Paul Gasser: In der Finanzkrise geriet das weltweite Finanz- und Bankensystem aufgrund fauler Wertpapiere einiger großer Institute in Schieflage und musste von den Staaten finanziell gestützt werden. Heute haben wir eine klare Krise der Realwirtschaft. Hier ist es allein mit Liquidität und Stundungen von Krediten nicht getan. Um die Wirtschaft wieder in Schwung zu bringen, braucht es auch direkte Stützungsmaßnahmen und in manchen Bereichen wird es neue Strategien für ein Wirtschaften nach Corona brauchen.

Auch die verschiedenen Genossenschaftssparten sind von der aktuellen Krise betroffen. Wie bewerten sie hier die Situation?

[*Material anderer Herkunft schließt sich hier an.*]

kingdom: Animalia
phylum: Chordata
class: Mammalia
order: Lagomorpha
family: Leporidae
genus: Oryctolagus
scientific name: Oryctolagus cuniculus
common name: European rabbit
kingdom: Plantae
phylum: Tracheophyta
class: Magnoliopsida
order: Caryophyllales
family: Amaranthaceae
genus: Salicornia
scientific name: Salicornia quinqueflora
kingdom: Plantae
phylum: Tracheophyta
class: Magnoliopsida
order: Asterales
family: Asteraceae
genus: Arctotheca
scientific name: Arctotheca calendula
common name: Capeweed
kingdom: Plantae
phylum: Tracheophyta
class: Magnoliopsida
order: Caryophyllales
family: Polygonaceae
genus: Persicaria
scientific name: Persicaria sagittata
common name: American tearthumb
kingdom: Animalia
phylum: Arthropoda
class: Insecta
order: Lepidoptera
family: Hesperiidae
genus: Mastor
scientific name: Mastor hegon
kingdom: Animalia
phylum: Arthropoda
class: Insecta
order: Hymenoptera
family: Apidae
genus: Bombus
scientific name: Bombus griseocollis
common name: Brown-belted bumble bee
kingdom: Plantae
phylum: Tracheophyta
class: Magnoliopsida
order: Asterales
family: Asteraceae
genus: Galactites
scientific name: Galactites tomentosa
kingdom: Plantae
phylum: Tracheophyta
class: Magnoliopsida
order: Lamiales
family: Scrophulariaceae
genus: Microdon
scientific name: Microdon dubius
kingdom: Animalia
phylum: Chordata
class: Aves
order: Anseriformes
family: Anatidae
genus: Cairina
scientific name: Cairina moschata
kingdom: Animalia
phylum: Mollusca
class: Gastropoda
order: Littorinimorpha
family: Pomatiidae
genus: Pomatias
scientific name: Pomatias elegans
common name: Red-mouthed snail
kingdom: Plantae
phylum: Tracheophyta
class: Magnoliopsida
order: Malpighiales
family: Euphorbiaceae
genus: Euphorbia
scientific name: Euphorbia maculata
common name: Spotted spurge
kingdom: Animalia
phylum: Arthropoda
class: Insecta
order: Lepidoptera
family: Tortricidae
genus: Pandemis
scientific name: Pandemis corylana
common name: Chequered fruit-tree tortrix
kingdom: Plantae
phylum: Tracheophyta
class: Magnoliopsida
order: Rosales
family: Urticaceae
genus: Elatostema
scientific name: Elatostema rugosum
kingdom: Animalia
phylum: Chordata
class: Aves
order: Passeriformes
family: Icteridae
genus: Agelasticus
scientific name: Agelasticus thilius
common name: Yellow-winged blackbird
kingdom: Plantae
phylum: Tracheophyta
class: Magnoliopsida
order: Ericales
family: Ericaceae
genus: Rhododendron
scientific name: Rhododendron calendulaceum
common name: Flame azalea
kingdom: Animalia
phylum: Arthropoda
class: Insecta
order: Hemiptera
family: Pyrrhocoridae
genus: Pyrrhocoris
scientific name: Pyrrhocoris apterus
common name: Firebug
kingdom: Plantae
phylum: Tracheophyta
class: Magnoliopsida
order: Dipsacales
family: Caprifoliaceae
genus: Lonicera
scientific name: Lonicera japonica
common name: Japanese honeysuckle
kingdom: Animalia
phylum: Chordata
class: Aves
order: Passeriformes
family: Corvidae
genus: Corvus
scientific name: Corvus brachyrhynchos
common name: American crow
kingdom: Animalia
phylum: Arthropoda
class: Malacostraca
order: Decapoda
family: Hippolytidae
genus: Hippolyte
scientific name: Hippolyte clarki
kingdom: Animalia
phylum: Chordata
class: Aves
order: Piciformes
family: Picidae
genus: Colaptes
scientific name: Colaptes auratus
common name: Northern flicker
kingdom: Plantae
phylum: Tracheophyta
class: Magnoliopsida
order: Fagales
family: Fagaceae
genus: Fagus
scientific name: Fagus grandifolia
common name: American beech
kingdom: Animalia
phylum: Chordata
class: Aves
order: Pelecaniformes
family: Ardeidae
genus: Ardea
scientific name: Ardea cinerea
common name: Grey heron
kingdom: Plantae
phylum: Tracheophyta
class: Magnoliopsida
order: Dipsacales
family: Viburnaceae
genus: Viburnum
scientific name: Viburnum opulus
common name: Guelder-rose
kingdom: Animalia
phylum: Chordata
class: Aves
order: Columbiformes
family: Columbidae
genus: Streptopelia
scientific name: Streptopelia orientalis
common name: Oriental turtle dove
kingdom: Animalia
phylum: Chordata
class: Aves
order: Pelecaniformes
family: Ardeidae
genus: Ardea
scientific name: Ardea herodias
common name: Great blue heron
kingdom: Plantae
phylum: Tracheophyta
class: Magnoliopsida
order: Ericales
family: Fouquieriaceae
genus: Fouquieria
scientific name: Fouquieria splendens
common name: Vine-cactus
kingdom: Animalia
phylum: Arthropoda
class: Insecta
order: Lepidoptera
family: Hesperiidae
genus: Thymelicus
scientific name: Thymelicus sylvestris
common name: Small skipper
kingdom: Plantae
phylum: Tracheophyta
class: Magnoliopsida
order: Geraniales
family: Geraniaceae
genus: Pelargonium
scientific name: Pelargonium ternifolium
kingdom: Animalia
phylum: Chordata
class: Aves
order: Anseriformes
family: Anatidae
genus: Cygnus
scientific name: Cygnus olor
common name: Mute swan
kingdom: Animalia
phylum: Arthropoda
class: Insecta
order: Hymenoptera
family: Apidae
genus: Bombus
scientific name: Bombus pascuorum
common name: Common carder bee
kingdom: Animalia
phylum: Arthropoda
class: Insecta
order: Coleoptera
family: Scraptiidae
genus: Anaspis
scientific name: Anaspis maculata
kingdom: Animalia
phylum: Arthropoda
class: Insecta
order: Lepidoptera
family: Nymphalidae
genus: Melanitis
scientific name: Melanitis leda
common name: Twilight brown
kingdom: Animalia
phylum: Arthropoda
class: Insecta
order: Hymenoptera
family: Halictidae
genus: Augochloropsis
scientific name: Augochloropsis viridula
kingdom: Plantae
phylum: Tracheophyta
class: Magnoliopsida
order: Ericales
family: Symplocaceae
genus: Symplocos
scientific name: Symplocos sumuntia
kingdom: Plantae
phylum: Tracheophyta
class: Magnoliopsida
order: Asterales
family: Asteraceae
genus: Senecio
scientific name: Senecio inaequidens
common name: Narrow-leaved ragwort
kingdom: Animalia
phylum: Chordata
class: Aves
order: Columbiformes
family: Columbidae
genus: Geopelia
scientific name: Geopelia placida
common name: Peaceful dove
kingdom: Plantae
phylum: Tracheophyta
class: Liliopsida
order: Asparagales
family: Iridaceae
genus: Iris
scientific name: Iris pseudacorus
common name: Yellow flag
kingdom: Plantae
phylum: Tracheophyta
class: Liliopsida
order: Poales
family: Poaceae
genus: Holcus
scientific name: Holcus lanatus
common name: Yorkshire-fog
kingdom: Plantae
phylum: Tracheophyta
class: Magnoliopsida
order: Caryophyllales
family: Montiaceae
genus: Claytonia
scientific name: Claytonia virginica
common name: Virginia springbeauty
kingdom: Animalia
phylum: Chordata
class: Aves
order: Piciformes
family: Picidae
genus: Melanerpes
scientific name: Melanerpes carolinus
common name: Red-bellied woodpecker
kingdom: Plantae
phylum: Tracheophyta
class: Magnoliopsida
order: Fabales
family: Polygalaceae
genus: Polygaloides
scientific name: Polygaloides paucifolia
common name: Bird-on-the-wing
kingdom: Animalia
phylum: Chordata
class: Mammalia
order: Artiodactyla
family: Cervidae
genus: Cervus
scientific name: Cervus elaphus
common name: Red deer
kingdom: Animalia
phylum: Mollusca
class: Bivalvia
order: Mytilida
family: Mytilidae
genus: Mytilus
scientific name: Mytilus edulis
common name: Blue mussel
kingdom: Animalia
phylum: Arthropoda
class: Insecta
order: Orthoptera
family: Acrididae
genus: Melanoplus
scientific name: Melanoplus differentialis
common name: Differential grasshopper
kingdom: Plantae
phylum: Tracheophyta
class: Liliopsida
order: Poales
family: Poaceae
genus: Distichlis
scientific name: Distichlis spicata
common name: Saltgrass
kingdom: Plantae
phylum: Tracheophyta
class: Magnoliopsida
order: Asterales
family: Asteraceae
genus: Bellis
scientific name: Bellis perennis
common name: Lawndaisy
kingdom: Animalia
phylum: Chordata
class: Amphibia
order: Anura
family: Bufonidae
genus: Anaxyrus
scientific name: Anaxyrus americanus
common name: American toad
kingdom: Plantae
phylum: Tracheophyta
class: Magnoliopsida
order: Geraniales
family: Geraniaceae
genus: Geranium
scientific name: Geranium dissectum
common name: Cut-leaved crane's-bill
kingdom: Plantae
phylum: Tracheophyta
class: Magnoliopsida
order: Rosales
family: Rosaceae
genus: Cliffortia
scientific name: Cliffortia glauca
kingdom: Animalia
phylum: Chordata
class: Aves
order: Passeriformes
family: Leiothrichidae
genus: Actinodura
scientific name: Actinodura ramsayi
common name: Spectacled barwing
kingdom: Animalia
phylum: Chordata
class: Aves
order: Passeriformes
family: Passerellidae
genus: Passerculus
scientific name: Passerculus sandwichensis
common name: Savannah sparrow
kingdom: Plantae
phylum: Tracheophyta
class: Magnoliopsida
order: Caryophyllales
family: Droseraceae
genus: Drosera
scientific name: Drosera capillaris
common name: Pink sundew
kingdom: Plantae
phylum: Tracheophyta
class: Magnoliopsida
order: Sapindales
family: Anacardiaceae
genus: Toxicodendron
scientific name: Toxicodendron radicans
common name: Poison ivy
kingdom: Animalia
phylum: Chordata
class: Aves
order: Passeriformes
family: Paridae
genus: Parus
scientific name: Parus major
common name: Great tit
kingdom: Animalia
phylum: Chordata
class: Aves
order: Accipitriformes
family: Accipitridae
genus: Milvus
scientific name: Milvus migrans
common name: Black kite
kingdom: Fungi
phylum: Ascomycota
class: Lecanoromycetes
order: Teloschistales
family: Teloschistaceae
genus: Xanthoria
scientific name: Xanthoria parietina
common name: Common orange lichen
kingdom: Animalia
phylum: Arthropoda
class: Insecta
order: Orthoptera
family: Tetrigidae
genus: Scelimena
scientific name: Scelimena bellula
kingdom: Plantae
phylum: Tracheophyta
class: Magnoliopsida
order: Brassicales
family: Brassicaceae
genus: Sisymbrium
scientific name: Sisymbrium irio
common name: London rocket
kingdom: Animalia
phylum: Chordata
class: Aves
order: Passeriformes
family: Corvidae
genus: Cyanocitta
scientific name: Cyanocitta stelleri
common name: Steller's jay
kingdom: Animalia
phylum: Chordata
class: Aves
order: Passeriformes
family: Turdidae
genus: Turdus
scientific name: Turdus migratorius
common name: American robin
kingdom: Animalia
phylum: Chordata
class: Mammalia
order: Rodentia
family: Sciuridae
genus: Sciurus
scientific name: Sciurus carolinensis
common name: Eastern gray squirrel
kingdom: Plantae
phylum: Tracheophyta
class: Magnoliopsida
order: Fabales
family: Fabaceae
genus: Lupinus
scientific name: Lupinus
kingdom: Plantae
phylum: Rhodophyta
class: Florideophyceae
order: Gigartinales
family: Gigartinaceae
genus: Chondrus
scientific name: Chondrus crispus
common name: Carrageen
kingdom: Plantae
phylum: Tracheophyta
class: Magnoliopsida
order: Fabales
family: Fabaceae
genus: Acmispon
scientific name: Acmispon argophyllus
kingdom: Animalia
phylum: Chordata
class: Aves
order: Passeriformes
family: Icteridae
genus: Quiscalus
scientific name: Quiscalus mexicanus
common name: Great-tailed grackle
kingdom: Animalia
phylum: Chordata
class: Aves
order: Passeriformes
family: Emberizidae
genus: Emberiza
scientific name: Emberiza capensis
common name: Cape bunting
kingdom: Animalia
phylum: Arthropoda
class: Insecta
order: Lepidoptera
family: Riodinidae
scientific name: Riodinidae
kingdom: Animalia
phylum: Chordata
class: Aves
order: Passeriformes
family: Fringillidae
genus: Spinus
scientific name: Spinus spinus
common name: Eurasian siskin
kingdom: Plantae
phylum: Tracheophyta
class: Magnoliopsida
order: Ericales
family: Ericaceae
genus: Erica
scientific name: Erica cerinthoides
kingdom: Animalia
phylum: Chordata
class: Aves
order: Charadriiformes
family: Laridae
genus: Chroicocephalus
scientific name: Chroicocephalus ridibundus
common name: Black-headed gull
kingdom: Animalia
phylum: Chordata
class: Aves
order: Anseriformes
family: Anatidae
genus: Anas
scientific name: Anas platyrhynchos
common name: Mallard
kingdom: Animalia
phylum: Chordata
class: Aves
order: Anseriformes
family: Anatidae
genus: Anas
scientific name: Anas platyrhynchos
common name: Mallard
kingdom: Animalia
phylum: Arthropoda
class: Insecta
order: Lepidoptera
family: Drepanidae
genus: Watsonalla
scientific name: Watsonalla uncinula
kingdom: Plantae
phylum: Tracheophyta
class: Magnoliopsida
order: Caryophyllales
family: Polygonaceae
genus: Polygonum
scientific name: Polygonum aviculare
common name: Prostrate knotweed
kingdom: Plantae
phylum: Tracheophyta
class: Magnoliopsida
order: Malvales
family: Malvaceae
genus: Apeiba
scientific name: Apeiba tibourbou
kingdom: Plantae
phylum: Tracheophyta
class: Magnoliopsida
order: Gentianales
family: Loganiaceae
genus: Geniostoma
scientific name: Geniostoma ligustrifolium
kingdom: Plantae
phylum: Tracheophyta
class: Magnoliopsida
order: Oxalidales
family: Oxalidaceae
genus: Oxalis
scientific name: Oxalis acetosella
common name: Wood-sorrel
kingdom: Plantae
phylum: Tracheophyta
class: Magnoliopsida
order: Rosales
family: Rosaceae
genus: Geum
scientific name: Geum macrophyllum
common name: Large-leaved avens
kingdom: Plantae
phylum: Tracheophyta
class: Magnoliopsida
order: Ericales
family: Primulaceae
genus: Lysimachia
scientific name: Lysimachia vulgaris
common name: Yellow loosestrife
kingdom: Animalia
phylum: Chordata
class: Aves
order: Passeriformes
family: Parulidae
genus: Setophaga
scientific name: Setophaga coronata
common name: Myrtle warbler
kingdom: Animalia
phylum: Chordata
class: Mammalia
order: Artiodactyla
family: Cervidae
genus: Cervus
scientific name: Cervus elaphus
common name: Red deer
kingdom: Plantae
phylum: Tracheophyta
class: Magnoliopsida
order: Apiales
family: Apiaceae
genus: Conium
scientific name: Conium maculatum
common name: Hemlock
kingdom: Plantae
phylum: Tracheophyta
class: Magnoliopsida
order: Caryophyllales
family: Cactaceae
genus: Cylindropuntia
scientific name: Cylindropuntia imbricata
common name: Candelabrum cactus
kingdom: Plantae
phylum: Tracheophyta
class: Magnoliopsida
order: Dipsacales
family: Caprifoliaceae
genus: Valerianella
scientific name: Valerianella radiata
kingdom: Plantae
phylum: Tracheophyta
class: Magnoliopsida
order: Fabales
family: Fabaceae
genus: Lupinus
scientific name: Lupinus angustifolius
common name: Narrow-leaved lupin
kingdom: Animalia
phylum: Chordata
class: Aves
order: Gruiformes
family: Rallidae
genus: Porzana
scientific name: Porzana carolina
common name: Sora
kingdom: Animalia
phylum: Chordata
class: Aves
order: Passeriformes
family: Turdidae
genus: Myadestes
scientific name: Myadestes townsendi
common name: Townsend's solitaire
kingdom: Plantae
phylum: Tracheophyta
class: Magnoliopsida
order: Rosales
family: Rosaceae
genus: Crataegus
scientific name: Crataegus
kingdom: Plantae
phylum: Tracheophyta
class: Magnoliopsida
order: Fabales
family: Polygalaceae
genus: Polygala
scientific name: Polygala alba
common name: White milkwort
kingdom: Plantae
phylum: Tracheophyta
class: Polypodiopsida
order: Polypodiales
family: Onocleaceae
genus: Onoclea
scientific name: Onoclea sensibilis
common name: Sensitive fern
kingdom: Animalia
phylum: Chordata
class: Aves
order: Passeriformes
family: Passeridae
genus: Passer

Herbert Von Leon: Unsere Mitgliedsgenossenschaften sind von der Coronakrise je nach Sparte durchaus sehr unterschiedlich betroffen. Besonders schwierig ist derzeit die Lage sicherlich für die Kellereigenossenschaften, denen der Markt über Nacht völlig weggebrochen ist und unter dem Stillstand im Tourismus leiden. Hier scheint eine schnelle Erholung nicht in Sicht. Stark betroffen sind auch die Sozialgenossenschaften, vor allem jene mit Tätigkeit in der Kinderbetreuung, die aus verständlichen Gründen derzeit nicht möglich ist. Bei diesen beiden Genossenschaftssparten ist es auch ein Anliegen des Raiffeisenverbandes, bei der Landesregierung dahingehend mit entsprechenden Vorschlägen einzuwirken, dass hier konkrete direkte Unterstützungsleistungen gewährt werden.

Wie bewerten Sie die Zeit „nach" der Coronakrise aus wirtschaftlicher Sicht?

Paul Gasser: Ich gehe davon aus, dass es in vielen Bereichen unserer Gesellschaft nach Corona einen Paradigmenwechsel geben wird. Die Welt wird auch nach dieser Krise global bleiben. Die Frage ist aber, in welcher Dimension und Geschwindigkeit die bisher exzessive Globalisierung fortgesetzt werden wird, und wie weit globale Abhängigkeiten künftig reichen dürfen. Jeder Staat wird sich fragen müssen, welche Grundleistungen er sicherstellen muss. Hier bräuchte es allerdings gemeinsame europäische Antworten. Für Europa wird diese Krise zu einer außerordentlichen Bewährungsprobe werden.

Herbert Von Leon: Aus meiner Sicht werden die lokalen Kreisläufe weiter an Bedeutung gewinnen. Gerade in schwierigen Zeiten zeigt sich auch der Wert der genossenschaftlichen Zusammenschlüsse. Mit Blick auf unsere Mitgliedsgenossenschaften bin ich zuversichtlich, dass sich auch die besonders betroffenen Sparten von dieser Krise wieder erholen werden, allerdings mit unterschiedlichen Geschwindigkeiten und Auswirkungen.